(Transcribed page contents)
^^^^^^^^
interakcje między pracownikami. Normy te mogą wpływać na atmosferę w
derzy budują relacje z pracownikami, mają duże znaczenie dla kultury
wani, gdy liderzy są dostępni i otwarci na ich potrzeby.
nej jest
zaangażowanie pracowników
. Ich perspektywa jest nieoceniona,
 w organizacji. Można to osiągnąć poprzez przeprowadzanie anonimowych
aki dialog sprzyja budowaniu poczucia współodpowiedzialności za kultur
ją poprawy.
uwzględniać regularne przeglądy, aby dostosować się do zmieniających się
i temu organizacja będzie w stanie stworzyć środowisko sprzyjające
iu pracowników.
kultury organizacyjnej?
^^^^^^^^
Collect each line above that contains the word "pracownikami". Case counts.

interakcje między pracownikami. Normy te mogą wpływać na atmosferę w
derzy budują relacje z pracownikami, mają duże znaczenie dla kultury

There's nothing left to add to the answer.